• **Exercise requirements**: Copy out the lines below word for word, omitting the pictures.

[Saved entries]

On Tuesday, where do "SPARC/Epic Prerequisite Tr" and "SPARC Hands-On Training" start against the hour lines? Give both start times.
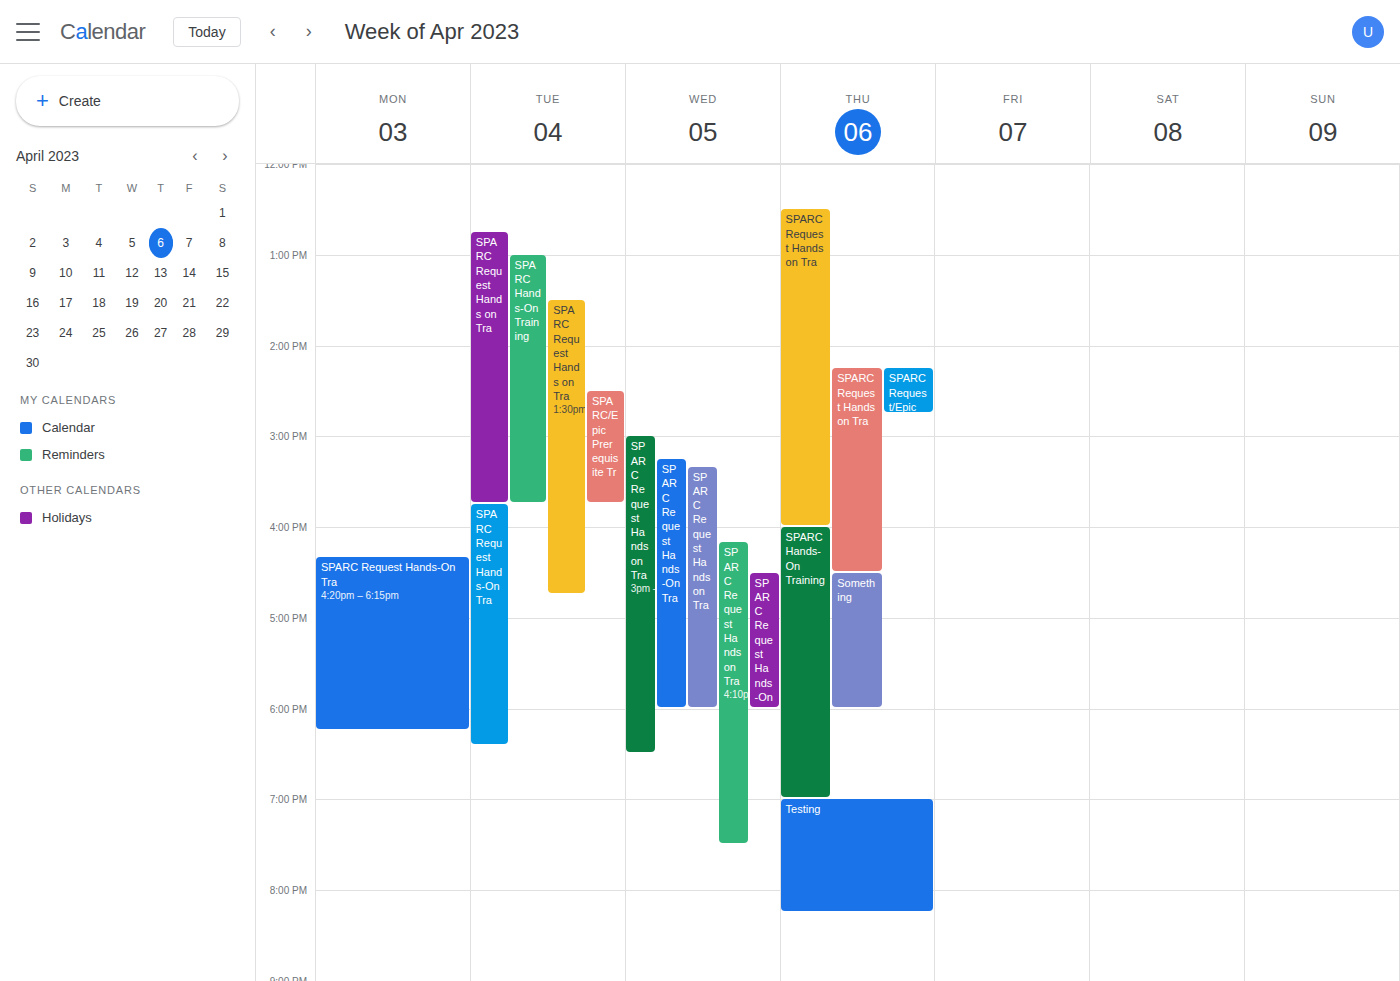
"SPARC/Epic Prerequisite Tr": 2:30 PM, halfway between the 2 PM and 3 PM lines. "SPARC Hands-On Training": 1:00 PM, exactly on the 1 PM line.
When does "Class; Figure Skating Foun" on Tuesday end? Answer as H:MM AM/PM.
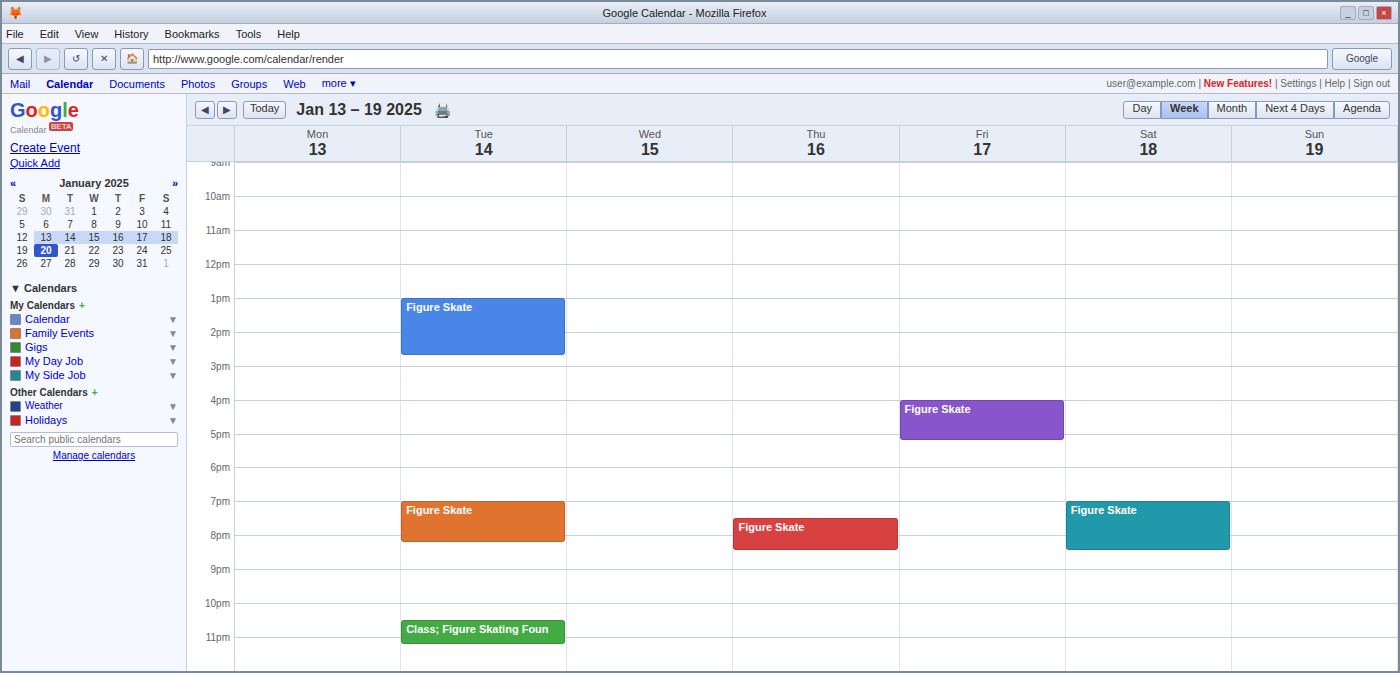
11:15 PM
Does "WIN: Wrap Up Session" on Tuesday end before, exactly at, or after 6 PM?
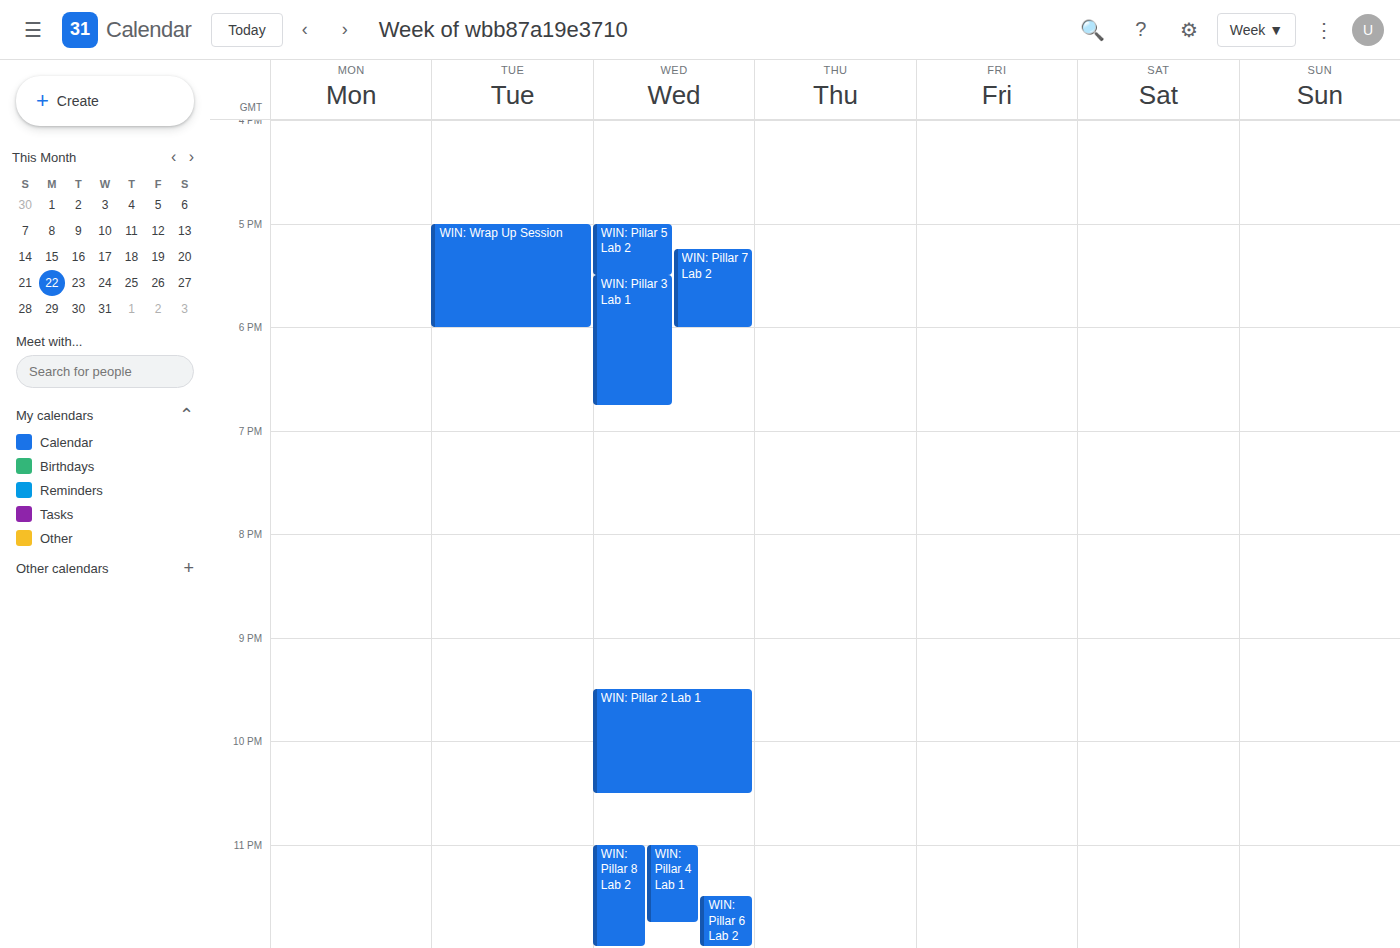
6:00 PM -- exactly at 6 PM, on the 6 PM line.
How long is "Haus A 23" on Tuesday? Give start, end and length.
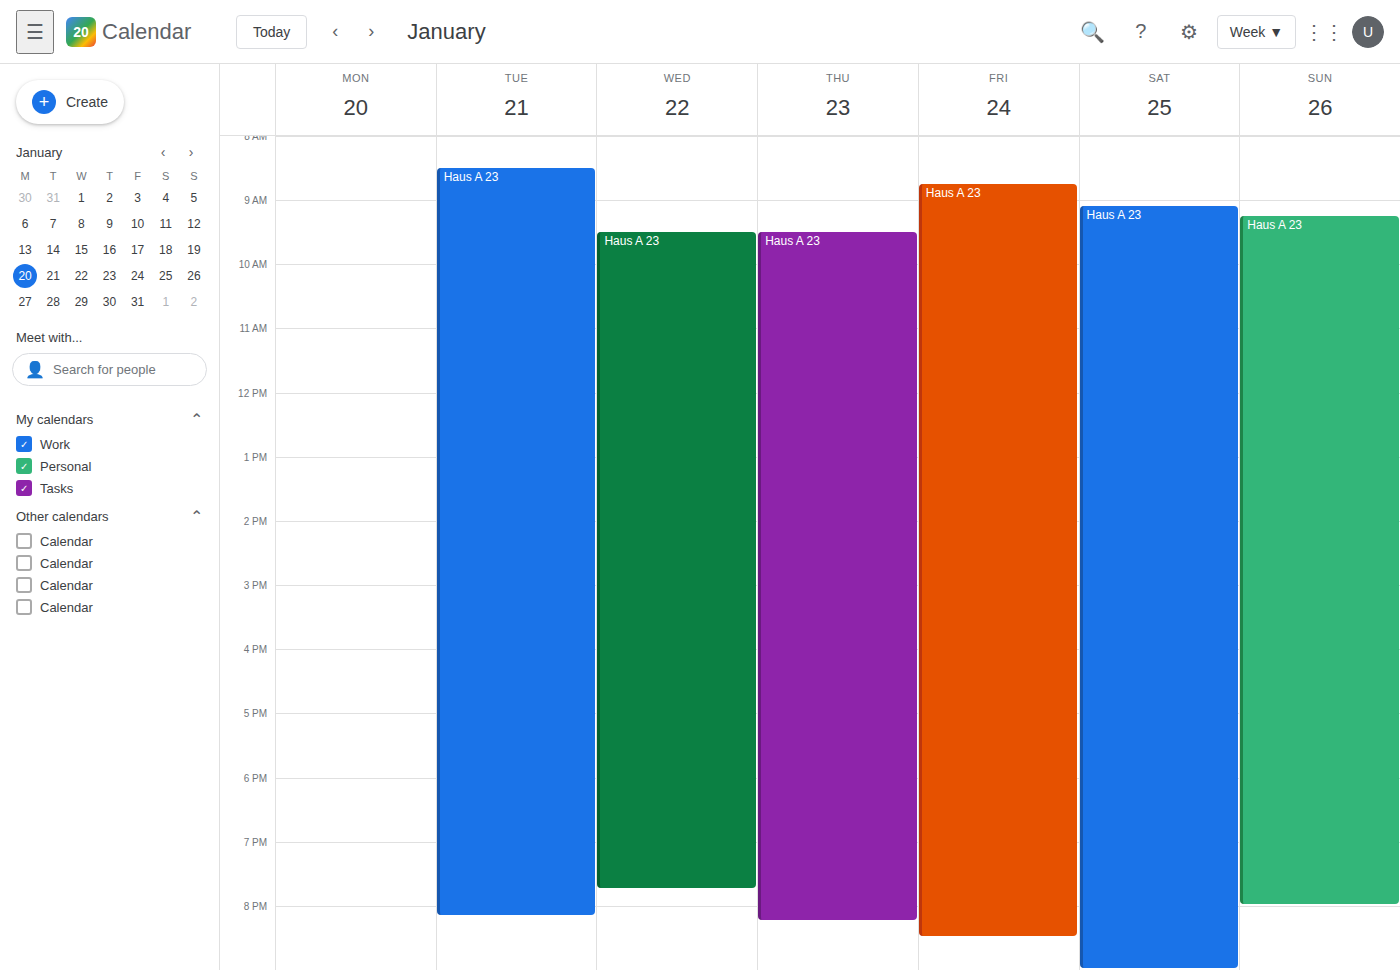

• **The completed task**:
On Tuesday, where do "SPARC/Epic Prerequisite Tr" and "SPARC Hands-On Training" start against the hour lines? Give both start times.
"SPARC/Epic Prerequisite Tr": 2:30 PM, halfway between the 2 PM and 3 PM lines. "SPARC Hands-On Training": 1:00 PM, exactly on the 1 PM line.
When does "Class; Figure Skating Foun" on Tuesday end? Answer as H:MM AM/PM.
11:15 PM
Does "WIN: Wrap Up Session" on Tuesday end before, exactly at, or after 6 PM?
6:00 PM -- exactly at 6 PM, on the 6 PM line.
How long is "Haus A 23" on Tuesday? Give start, end and length.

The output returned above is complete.